- TASK ITEM: Please look for the string "reaction" below and report every line in which it occurs.

- DATA TO USE:
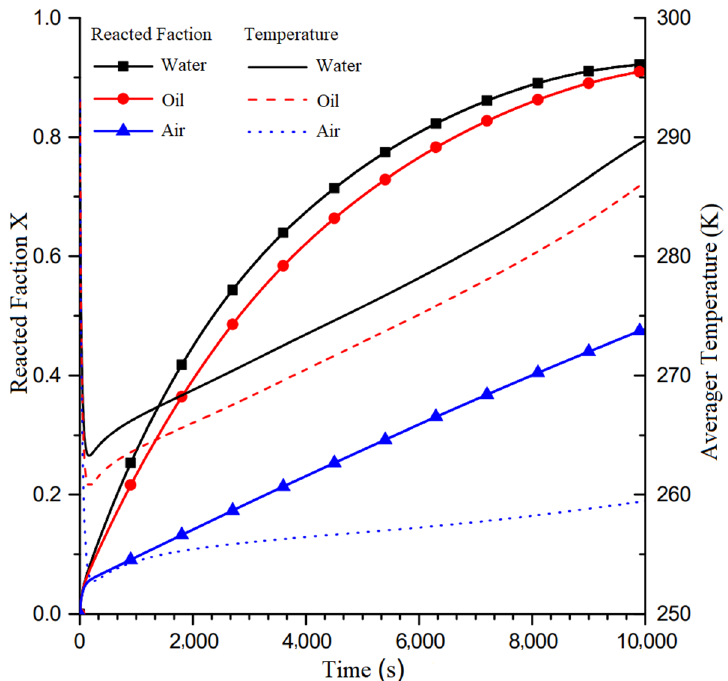
Figure 8. Time-varying curves of average temperature and the reacted fraction in the reaction zone in a condition of diverse heat transfer media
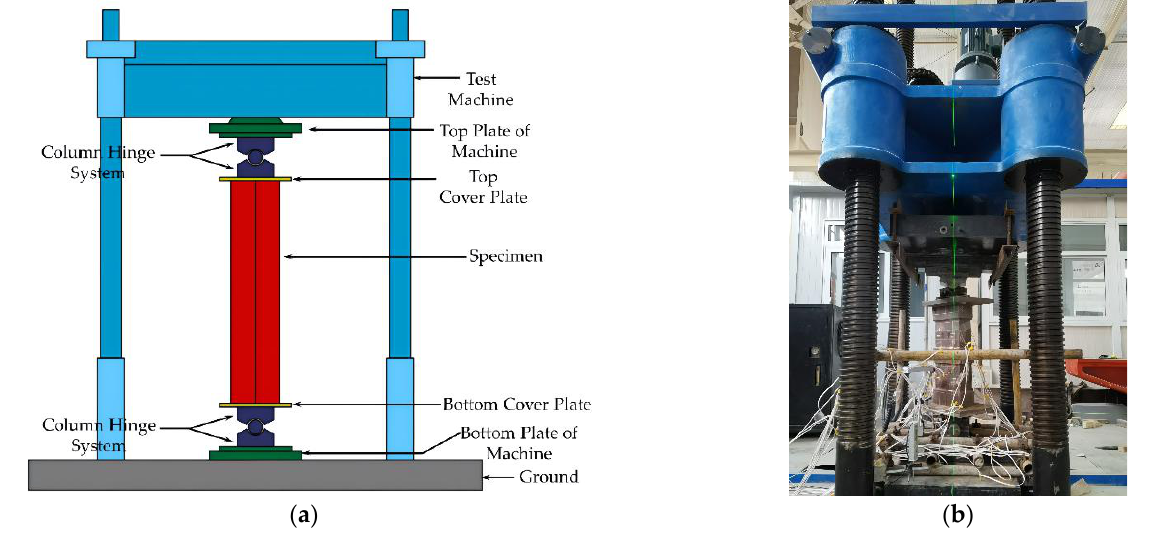
Figure 6. Test device ( a ) schematic diagram of loading device; ( b ) test photo. During the test, the load and longitudinal displacement data were obtained directly from the press. A linear variable displacement transducer was set in the middle of the column and at 1/4 of the height to measure the lateral deformation. Longitudinal and transverse strain gauges were applied to the tube’s surface to measure the strain. The layouts of the measuring device for the L- and T-shaped CFSST composite column with steel hoops are shown in Figure 7.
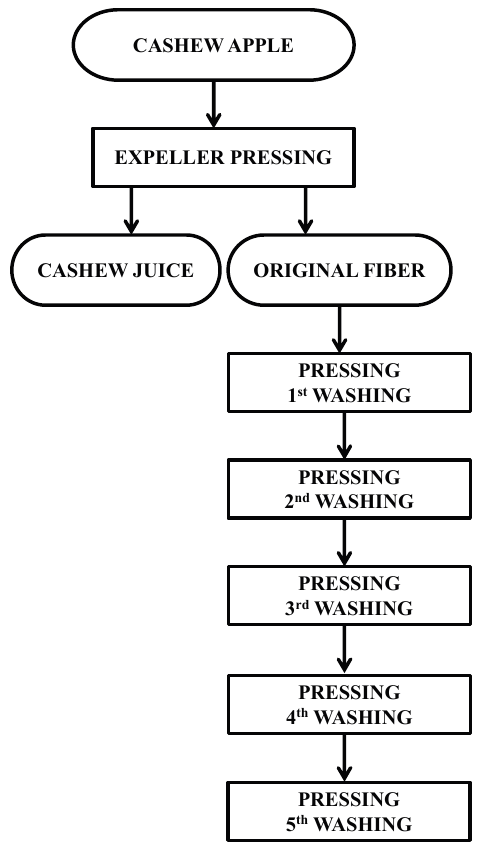
Figure 3. Flowchart of cashew fiber obtainment and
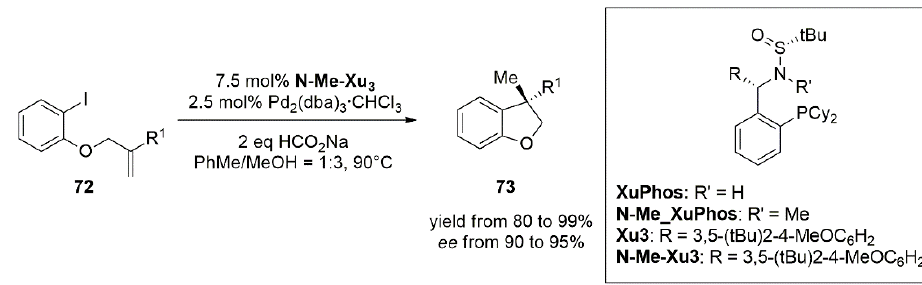
Figure 32. Asymmetric intramolecular reductive Heck reaction of allyl aryl ethers ( 72 ).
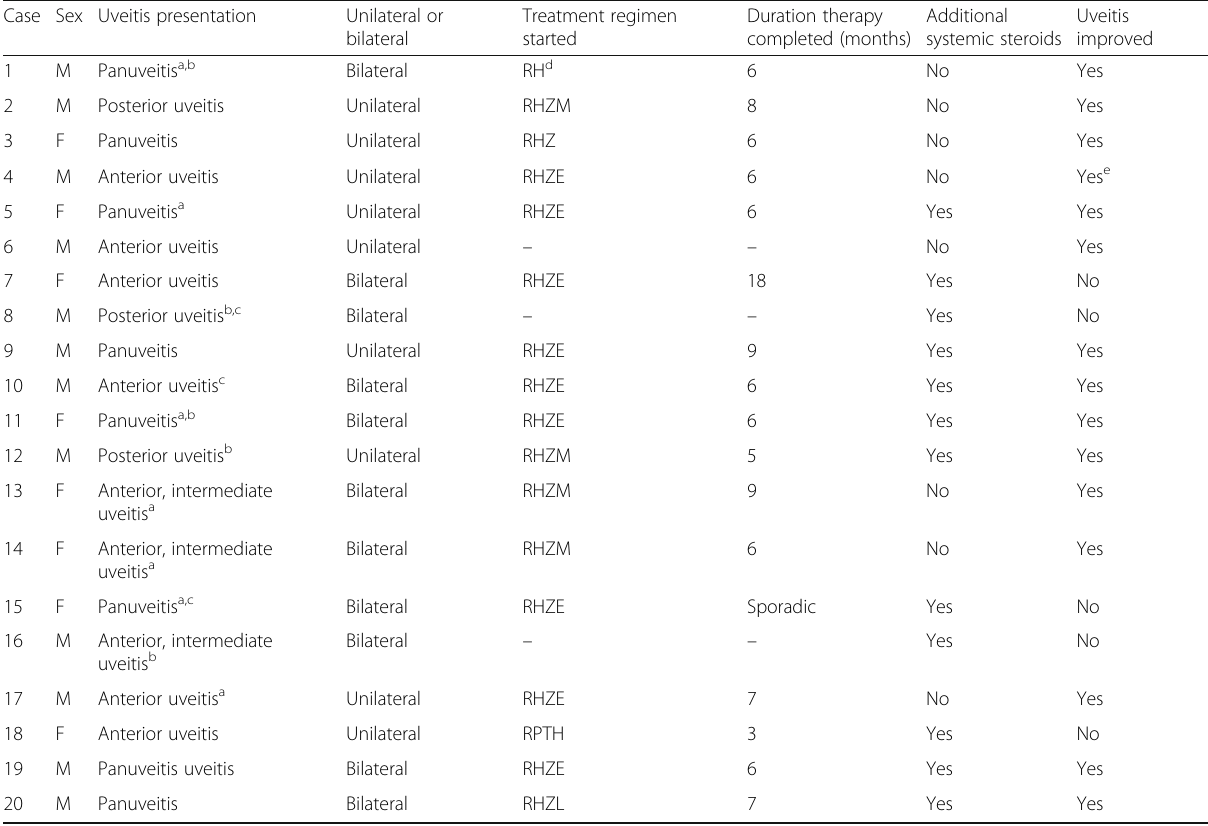
Table 2 Clinical presentation, treatment details, and clinical outcomes of 20 study patients Case Sex Uveitis presentation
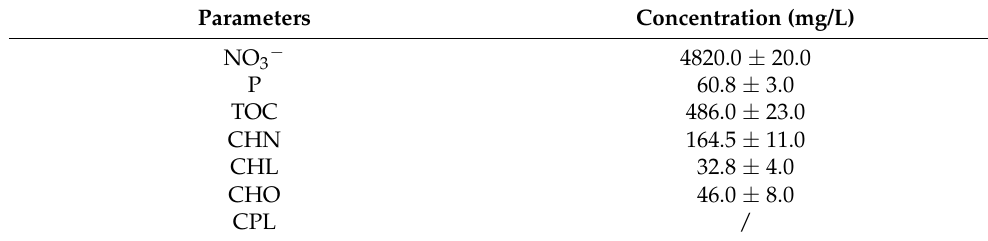
Table 1. Physicochemical characteristics of mixed caprolactam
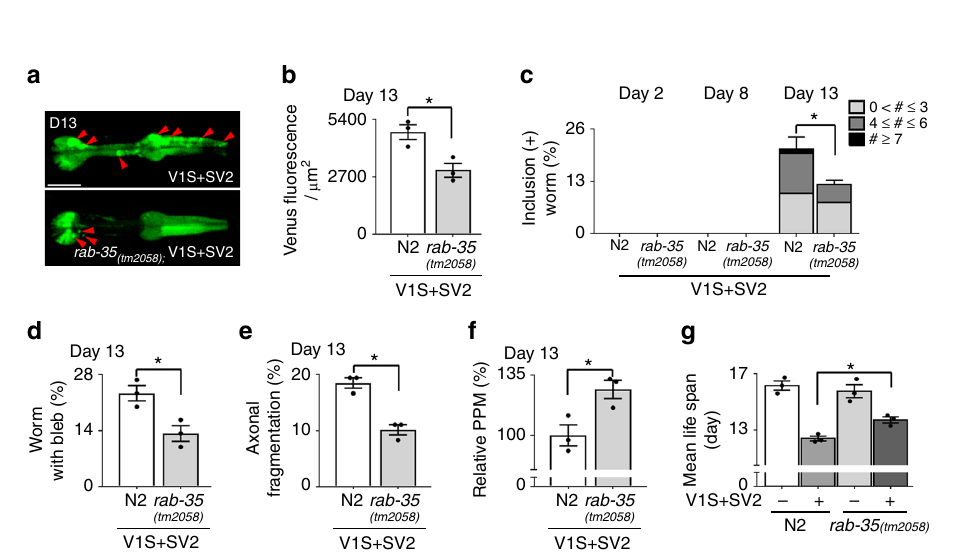
Fig. 5 Mutation in rab-35 resulted in the similar phenotypes as lrk-1 . a, b Venus BiFC fl uorescence in wild-type and rab-35 transgenic models at day 13. The red arrowheads point to Venus BiFC-positive inclusions in pharynx. Twenty worms for each line were used ( N = 3 in each group), * p < 0.05, Scale bars: 200 μ m. c Worms with Venus BiFC-positive inclusions were quanti fi ed at the different ages. The color bars in graph ( c ) indicate percentages of Venus BiFC-positive inclusions. Thirty worms for each line were used ( N = 3 in each group), * P < 0.05. d Quanti fi cation of worms that have axonal blebs. e Nerve fragmentation of each transgenic line at day 13. f Relative pharyngeal pumping rates at day 13. Thirty worms for each line were used ( N = 3 in each group), * p < 0.05. All error bars represent SEM, P value, * p < 0.05, was measured by unpaired, two-tailed Student ’ s t test. g Mean life span. One hundred worms for each line were used ( N = 3 in each group). F(3, 9) = 33.730, P value, * p < 0.05, was calculated by one-way ANOVA with Tukey's post hoc test. All values are represented as mean ± SEM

- TASK RESULT:
Figure 8. Time-varying curves of average temperature and the reacted fraction in the reaction zone in a condition of diverse heat transfer media
Figure 32. Asymmetric intramolecular reductive Heck reaction of allyl aryl ethers ( 72 ).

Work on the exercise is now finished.